In the same EL&P article, Bennett shared that 72% of energy employers are having difficulty in securing qualified workers to fill positions already vacated by retiring employees—much less the coming wave of vacancies. The numbers are likely to be similar across all utilities, including water and gas.
Business models and infrastructures are aging along with the workforce
Historically, the traditional vertical business model meant that each department or operation worked independently of the others. There was very little, if any, crossover of talent or resources. In effect, each department was its own “mini company.” Now that the number of available workers is in decline, that model is no longer viable.
The final blow that could cripple the operations of many utility companies is their aging IT infrastructures and no longer being able to maintain it. This includes both the hardware and software used to run their existing CIS. Much of the software is no longer upgradeable to handle the massive amounts and types of data now generated. The newer data collection devices churn out more than these CIS solutions can handle, both in quantity and type.
Where will utilities find programmers who can fix or add much-needed features to these applications, written when mainframes were still the norm?
Even if the software could somehow be upgraded, the computers and other hardware that run it need constant maintenance to keep them operational.
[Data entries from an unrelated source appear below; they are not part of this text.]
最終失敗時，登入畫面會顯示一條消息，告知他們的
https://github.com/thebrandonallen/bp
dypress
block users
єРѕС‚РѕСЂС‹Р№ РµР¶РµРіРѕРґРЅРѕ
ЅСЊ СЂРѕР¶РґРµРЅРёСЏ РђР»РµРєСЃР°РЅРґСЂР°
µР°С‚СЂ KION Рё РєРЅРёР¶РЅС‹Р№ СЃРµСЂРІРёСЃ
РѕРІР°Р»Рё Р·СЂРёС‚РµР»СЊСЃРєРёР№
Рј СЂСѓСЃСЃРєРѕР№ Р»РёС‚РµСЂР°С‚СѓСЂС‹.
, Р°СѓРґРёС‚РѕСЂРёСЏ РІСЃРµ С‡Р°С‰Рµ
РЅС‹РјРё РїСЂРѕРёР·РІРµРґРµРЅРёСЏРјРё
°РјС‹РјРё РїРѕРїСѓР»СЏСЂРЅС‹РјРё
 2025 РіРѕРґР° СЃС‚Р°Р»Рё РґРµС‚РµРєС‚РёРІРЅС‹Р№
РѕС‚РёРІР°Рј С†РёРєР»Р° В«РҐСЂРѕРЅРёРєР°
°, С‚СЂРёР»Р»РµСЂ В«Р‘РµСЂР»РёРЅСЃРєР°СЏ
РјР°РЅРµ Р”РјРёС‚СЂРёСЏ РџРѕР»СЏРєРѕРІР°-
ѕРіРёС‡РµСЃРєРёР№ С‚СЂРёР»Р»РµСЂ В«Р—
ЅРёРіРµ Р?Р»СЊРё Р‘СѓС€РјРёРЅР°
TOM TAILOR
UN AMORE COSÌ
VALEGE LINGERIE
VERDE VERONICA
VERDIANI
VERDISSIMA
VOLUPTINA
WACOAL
The technicians coming out of schools today have never seen—much less worked on —devices such as these. And that’s only a factor if these new employees aren’t lured by the IT departments of companies that can afford to pay higher salaries than utilities can.
Just like the Boomer workforce, retirement of aging infrastructures is imminent.
How a fully hosted and managed CIS saves the day
With a dwindling workforce trying to do more with less—and an aging infrastructure destined to fail—how can utilities possibly expect to survive? Both human resources and tech resources are approaching their breaking point. Something must change before that happens.
In my opinion, the best and perhaps only real solution is for utilities to move their legacy CIS to a fully hosted and managed CIS platform. Such a CIS solution provides benefits to utilities on many levels, beyond just improving operational efficiencies.
When a company moves its operations to a fully hosted and managed CIS, it no longer needs to worry about an aging infrastructure. That’s now the responsibility of someone else, a provider whose business is dedicated to keeping the hardware and software up to date.
A fully hosted and managed CIS replaces a legacy CIS with a more robust, scalable solution. Modules, customizations and components can be added, improved and scaled to meet the continuously growing customer base on an as-needed basis.
Most legacy systems cannot easily integrate or provide mobile customer service. With a hosted and managed solution, mobility for both the workforce and the customer populations is possible. Not only does this make operations simpler and more efficient, but it also gives the customers what they want—more control over their accounts.
The positive effect on a utility’s operations and human resource challenges is important to note. A fully hosted and managed CIS solves the problem of how to deal with loss of expertise on legacy hardware and software by removing maintenance of those systems from the equation. But it also allows utilities to move from the vertical business model—separate entities working in silos—to a horizontal model. In this model, staff responsibilities can overlap and be shared between teams, allowing more efficient allocation of existing human resources.
The clock is ticking. Your talented workforce is getting ready to retire, and replacements are in short supply. The risk of business failure as a result is real and potentially devastating on many fronts. But moving to a fully hosted and managed CIS might be the answer to mitigate those risks now and into the foreseeable future.